Welche Hinweise hat die Bundesregierung, dass die Einnahmen in den gesetzlichen Sozialversicherungskassen infolge der Sonderbehandlung von Lohnbestandteilen geringer ausgefallen sind (bitte mit Begründung)?
Wie hat sich die Anzahl der Versicherten in den gesetzlichen Sozialversicherungen in den Jahren 2000 bis 2011 entwickelt (bitte untergliedert nach Bundesländern angeben)?

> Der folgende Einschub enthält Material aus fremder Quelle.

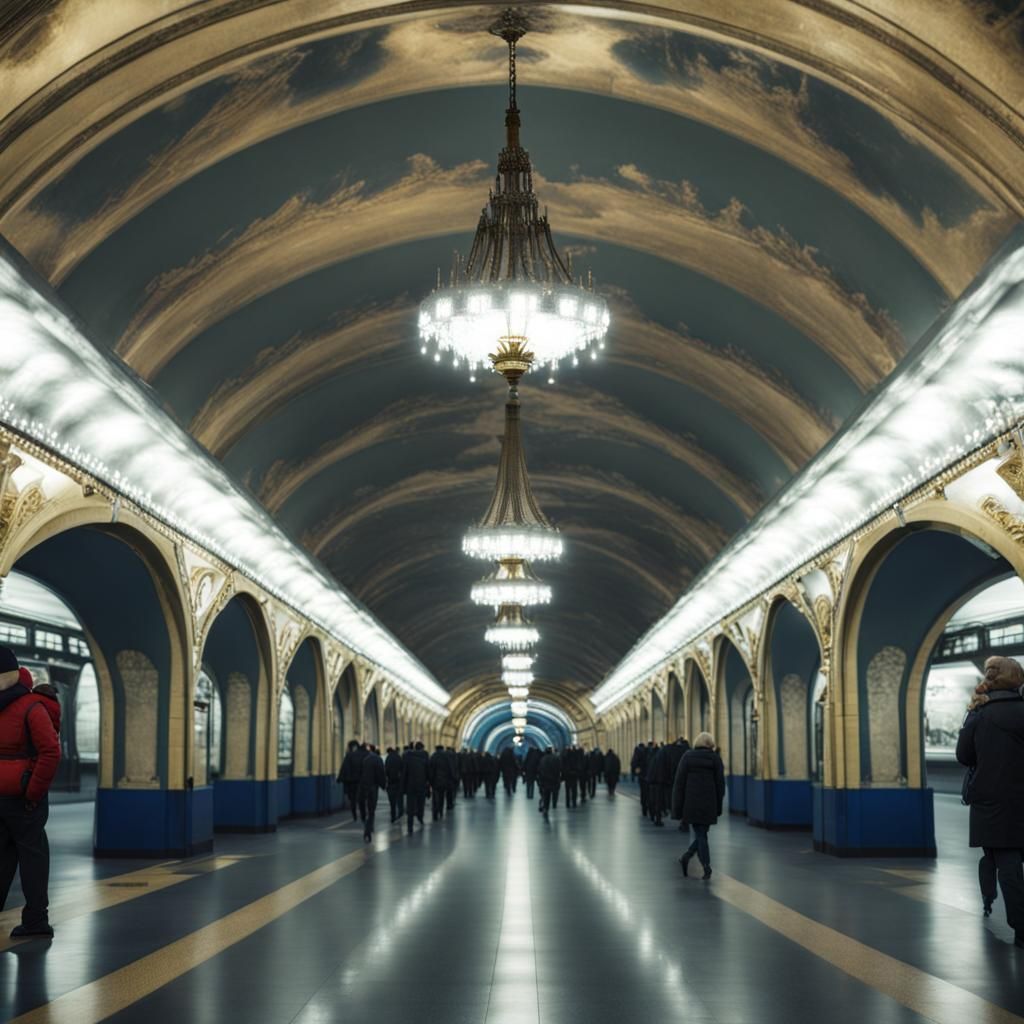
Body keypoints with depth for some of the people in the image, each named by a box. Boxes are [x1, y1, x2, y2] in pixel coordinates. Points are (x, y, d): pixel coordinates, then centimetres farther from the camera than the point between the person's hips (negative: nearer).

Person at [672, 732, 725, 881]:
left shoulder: (687, 757, 1)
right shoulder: (715, 758, 0)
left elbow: (679, 783, -1)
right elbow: (720, 784, 1)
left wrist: (677, 809, 2)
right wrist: (719, 807, 9)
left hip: (691, 803, 1)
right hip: (709, 804, 0)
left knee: (700, 834, 9)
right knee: (702, 832, 12)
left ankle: (706, 868, 1)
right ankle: (687, 857, -3)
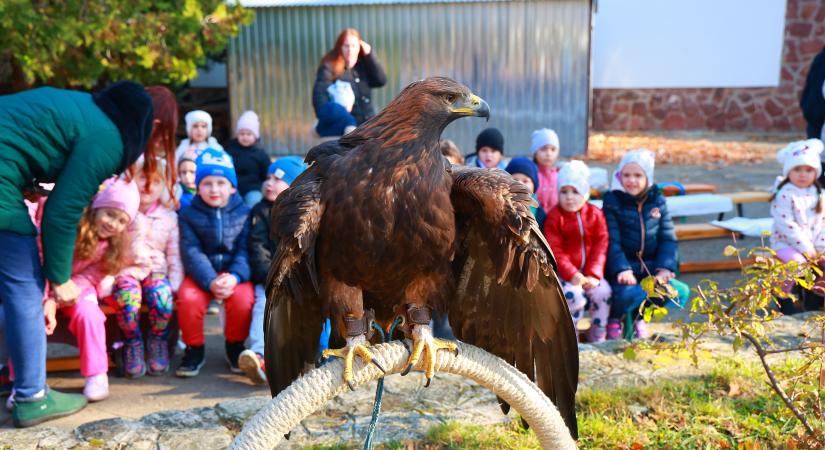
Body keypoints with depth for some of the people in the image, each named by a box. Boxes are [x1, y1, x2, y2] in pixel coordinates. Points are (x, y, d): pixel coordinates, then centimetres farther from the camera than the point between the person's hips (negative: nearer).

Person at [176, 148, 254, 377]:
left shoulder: (244, 213, 1)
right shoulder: (188, 214, 1)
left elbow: (245, 251, -6)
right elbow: (192, 253, -9)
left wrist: (235, 277, -25)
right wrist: (210, 282, -25)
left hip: (234, 274, 0)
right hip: (201, 274, 0)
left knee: (244, 299, -29)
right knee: (188, 298, -29)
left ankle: (235, 347, 0)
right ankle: (194, 350, -3)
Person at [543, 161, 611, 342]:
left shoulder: (595, 214, 2)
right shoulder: (554, 217, -7)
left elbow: (600, 246, 0)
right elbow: (554, 251, -11)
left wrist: (594, 274, -10)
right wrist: (571, 274, -20)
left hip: (588, 271, 4)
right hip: (563, 272, -3)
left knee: (603, 292, -18)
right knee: (574, 295, -27)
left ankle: (598, 335, 2)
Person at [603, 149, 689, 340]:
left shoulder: (658, 201, 10)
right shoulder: (612, 202, -2)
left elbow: (668, 239, 7)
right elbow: (612, 242, -11)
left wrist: (664, 268, -9)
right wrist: (622, 269, -26)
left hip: (650, 268, 5)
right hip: (624, 269, -4)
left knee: (679, 291, -19)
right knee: (627, 294, -35)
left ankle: (638, 317, 8)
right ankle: (614, 319, 3)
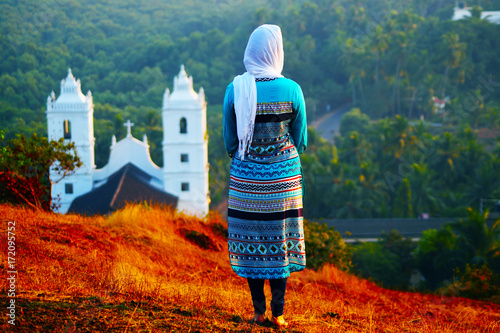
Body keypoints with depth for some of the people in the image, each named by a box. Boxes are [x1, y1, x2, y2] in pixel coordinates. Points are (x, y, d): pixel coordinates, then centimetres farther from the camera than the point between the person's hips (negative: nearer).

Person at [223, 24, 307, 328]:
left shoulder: (235, 90, -7)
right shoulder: (291, 90, -10)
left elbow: (230, 143, 0)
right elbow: (301, 141, -1)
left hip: (245, 177, 1)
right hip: (283, 177, -1)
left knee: (251, 240, 9)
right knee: (280, 240, 8)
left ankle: (259, 312, 14)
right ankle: (278, 314, 9)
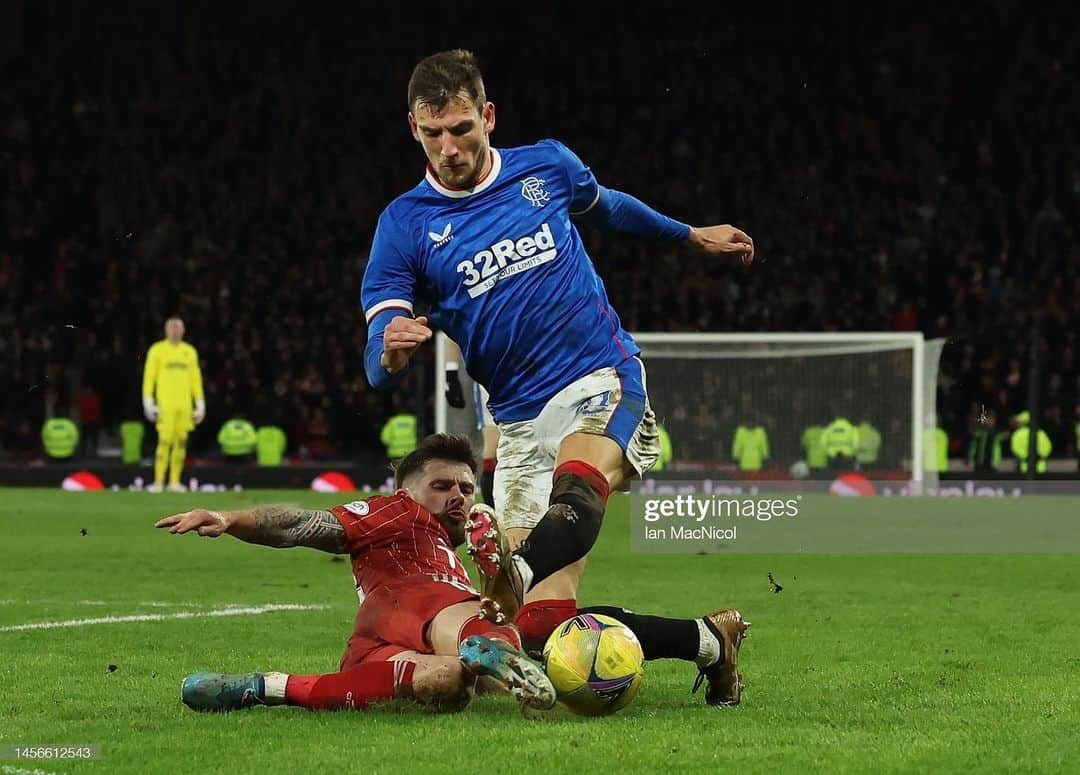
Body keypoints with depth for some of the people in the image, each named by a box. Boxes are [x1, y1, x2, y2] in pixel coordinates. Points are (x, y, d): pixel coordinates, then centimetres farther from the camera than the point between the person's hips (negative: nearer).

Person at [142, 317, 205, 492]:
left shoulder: (190, 352, 13)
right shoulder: (157, 350, 3)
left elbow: (196, 379, 16)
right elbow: (149, 376, 1)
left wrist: (200, 404, 11)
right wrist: (148, 402, -7)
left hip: (184, 404, 4)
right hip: (165, 403, -4)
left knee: (181, 443, 2)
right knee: (165, 441, -13)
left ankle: (175, 481, 7)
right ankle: (158, 482, -12)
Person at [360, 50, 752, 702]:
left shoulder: (547, 167, 5)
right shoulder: (405, 226, 1)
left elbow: (607, 206, 30)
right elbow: (379, 368, -6)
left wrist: (691, 235, 42)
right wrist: (392, 352, -31)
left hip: (605, 384, -1)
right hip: (521, 421, 1)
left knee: (576, 484, -37)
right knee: (543, 619, -13)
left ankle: (515, 573, -64)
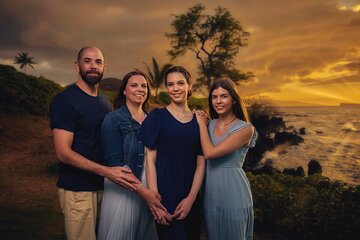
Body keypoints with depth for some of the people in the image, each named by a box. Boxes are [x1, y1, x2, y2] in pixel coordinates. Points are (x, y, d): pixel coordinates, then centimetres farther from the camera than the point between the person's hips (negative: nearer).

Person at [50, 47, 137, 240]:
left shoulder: (105, 102, 10)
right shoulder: (65, 99, -12)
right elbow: (63, 152, -18)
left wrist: (119, 171, 3)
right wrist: (106, 171, -24)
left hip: (103, 186, 7)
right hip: (78, 190, -6)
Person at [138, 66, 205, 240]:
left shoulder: (198, 120, 6)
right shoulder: (157, 116, -2)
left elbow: (201, 164, 4)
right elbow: (150, 159, -6)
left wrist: (191, 198, -8)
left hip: (190, 195, 3)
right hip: (164, 190, -3)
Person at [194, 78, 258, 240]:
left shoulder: (245, 129, -12)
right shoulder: (209, 125, 5)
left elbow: (210, 153, -20)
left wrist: (202, 124, -9)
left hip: (233, 192, -5)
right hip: (210, 193, 5)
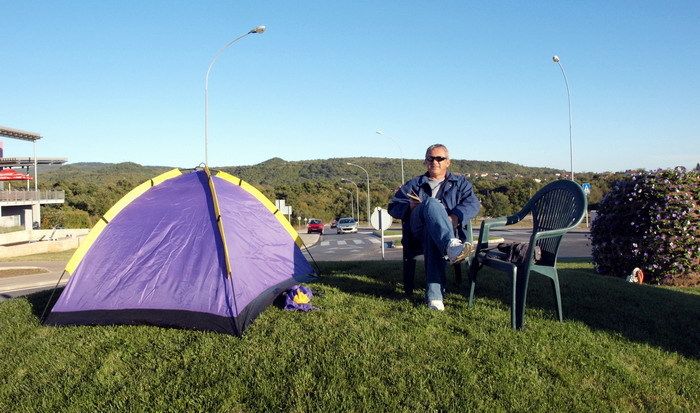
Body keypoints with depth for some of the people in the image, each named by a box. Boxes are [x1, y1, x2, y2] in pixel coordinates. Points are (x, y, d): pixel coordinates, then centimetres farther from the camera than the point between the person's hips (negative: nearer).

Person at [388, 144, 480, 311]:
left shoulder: (460, 183, 26)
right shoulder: (414, 184, 30)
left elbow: (473, 203, 6)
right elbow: (393, 206, 21)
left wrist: (455, 217, -15)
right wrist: (410, 207, -3)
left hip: (450, 228, 0)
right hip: (419, 230, 1)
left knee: (432, 235, -40)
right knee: (431, 204, -34)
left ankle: (434, 295, -49)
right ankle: (451, 247, -60)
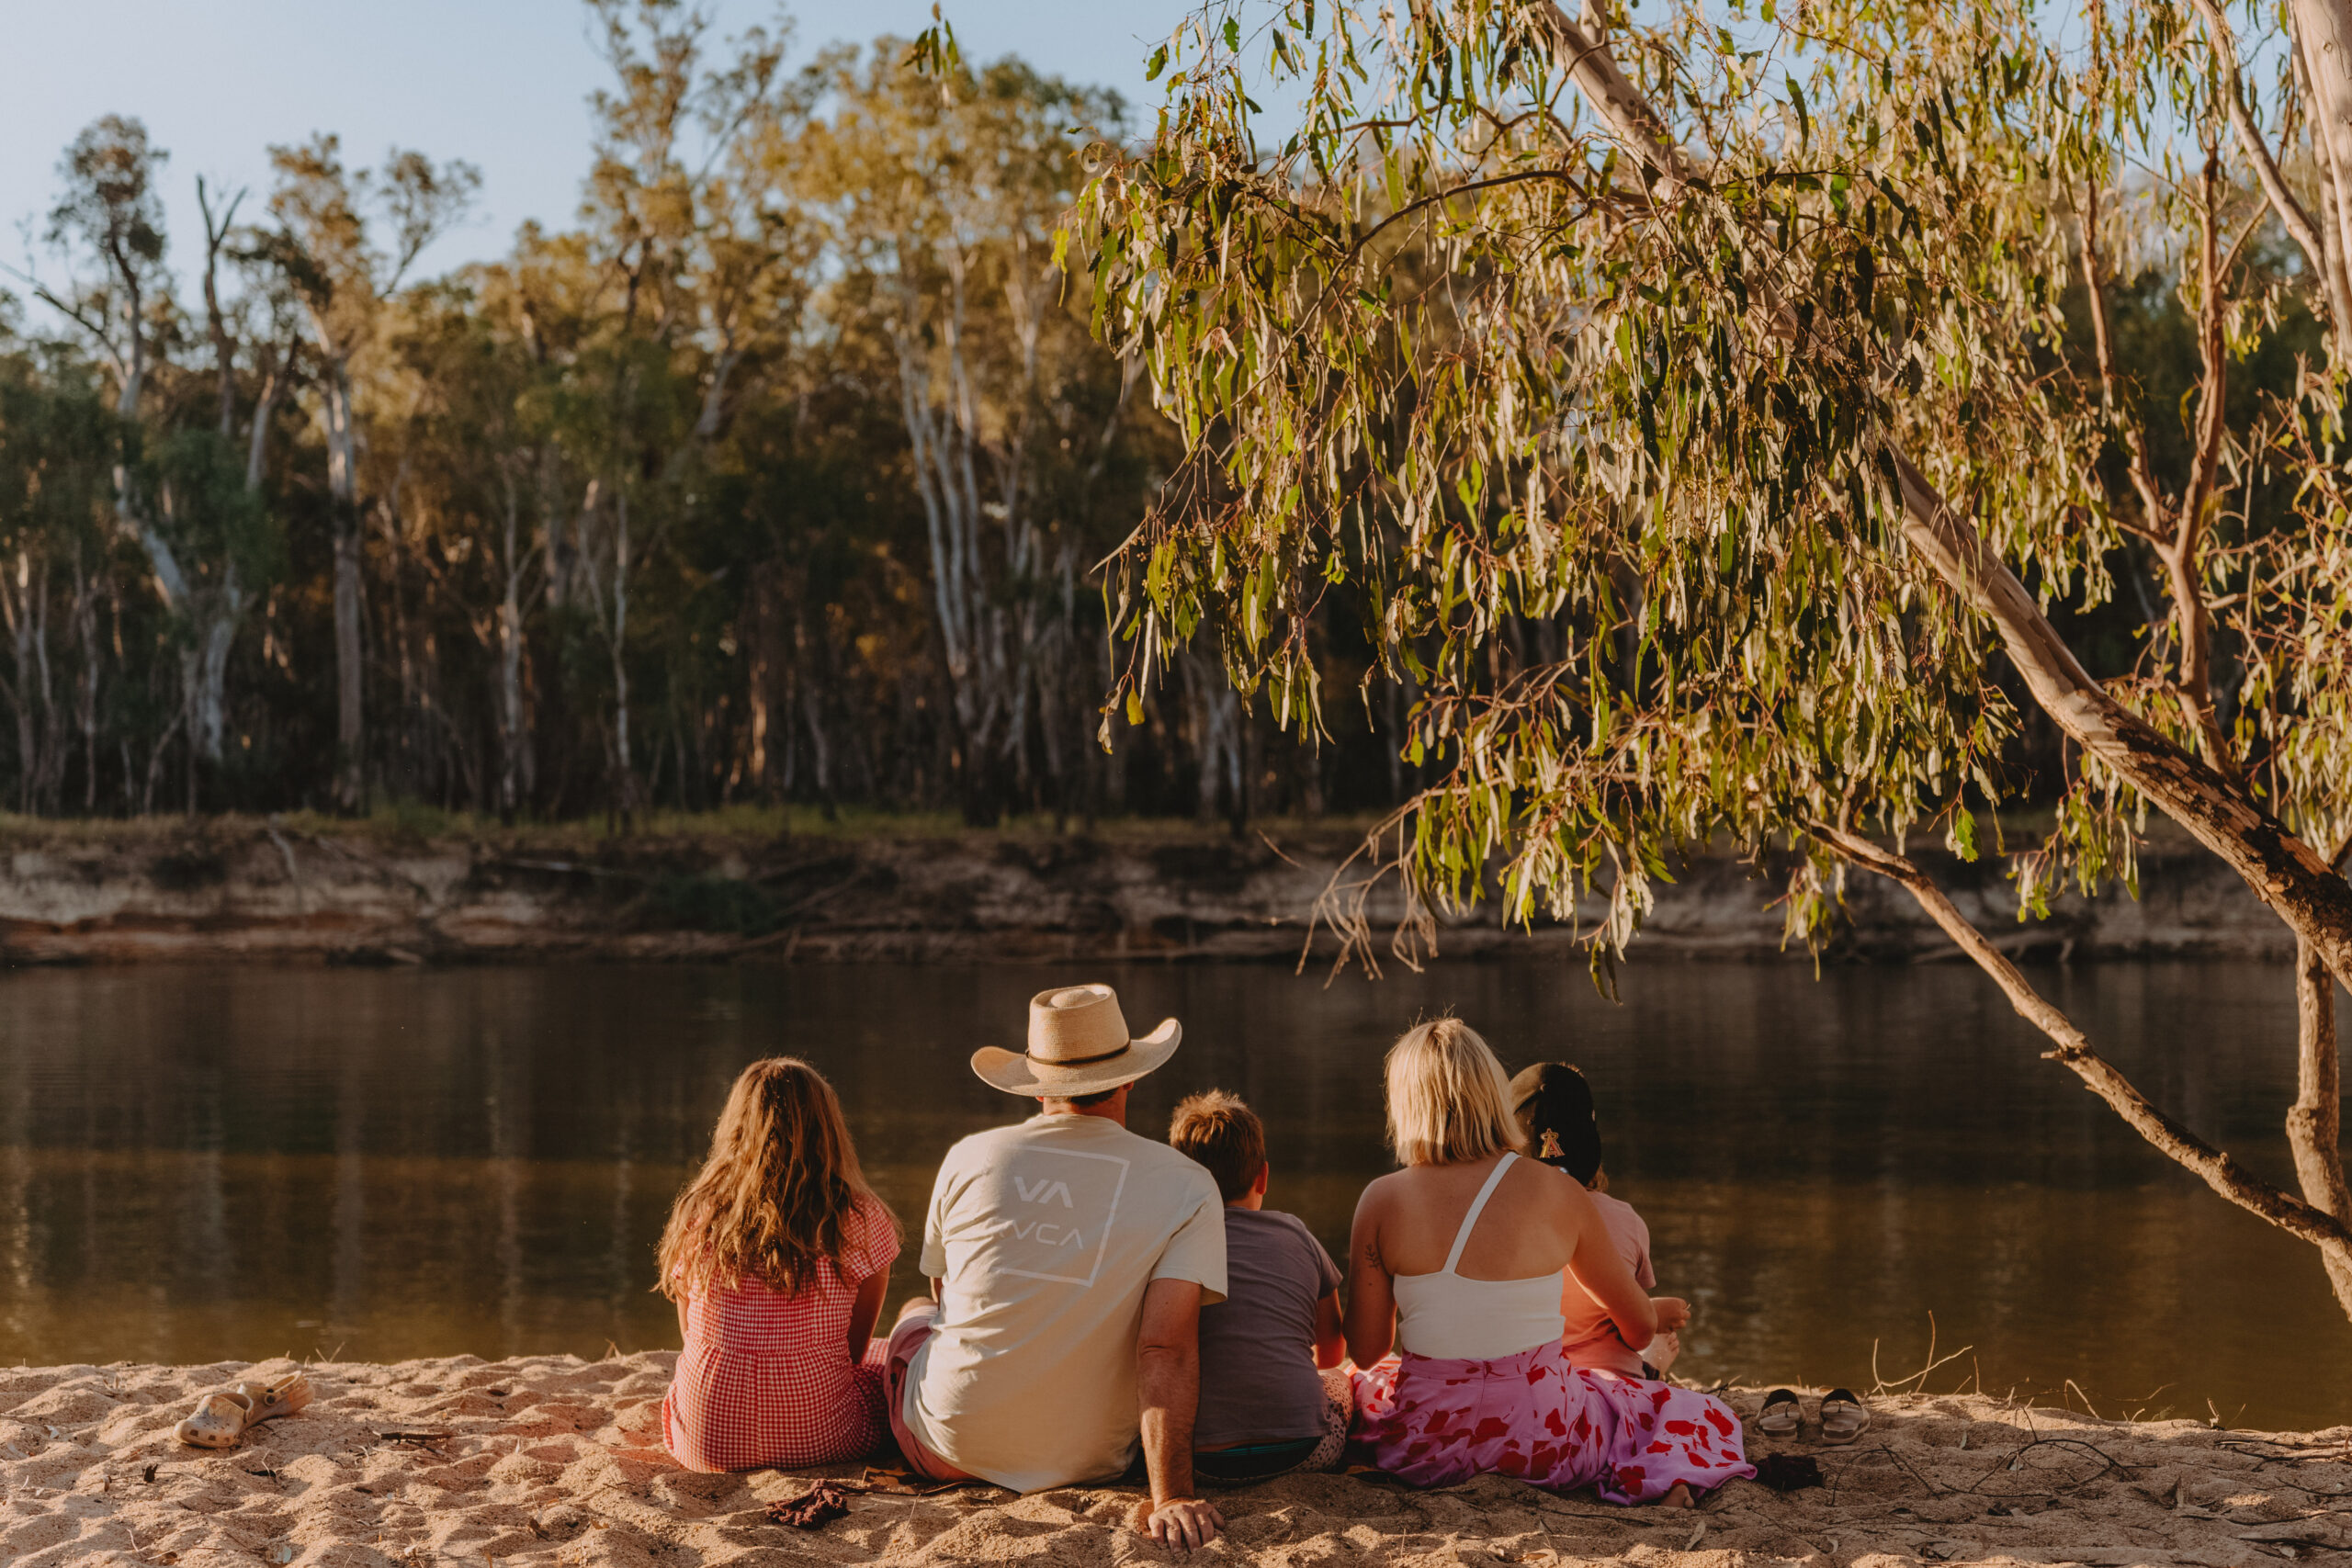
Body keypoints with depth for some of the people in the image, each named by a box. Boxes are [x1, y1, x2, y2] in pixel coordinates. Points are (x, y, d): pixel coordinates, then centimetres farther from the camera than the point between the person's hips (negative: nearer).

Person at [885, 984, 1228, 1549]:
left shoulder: (968, 1158, -5)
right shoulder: (1187, 1188, -11)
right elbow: (1166, 1350, -22)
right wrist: (1171, 1498, -25)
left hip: (952, 1446, 0)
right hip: (1089, 1460, 0)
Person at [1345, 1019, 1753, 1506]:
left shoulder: (1382, 1200, -8)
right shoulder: (1559, 1193, -7)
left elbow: (1365, 1351, -1)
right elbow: (1641, 1327, 6)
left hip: (1425, 1447, 1)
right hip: (1539, 1439, -1)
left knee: (1358, 1386, 35)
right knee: (1700, 1414, 22)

Welche Erkenntnisse hat die Bundesregierung allgemein von in den vergangenen Jahren vorzufindenden Tendenzen, verstärkt Arbeitnehmerentgelte bewusst in sozialversicherungsfreie Lohnbestandteile (Sachlohn usw.) umzuwandeln, und welche Schlussfolgerungen zieht die Bundesregierung für Regelungen im Einkommensteuergesetz und im SGB daraus (bitte mit Begründung)?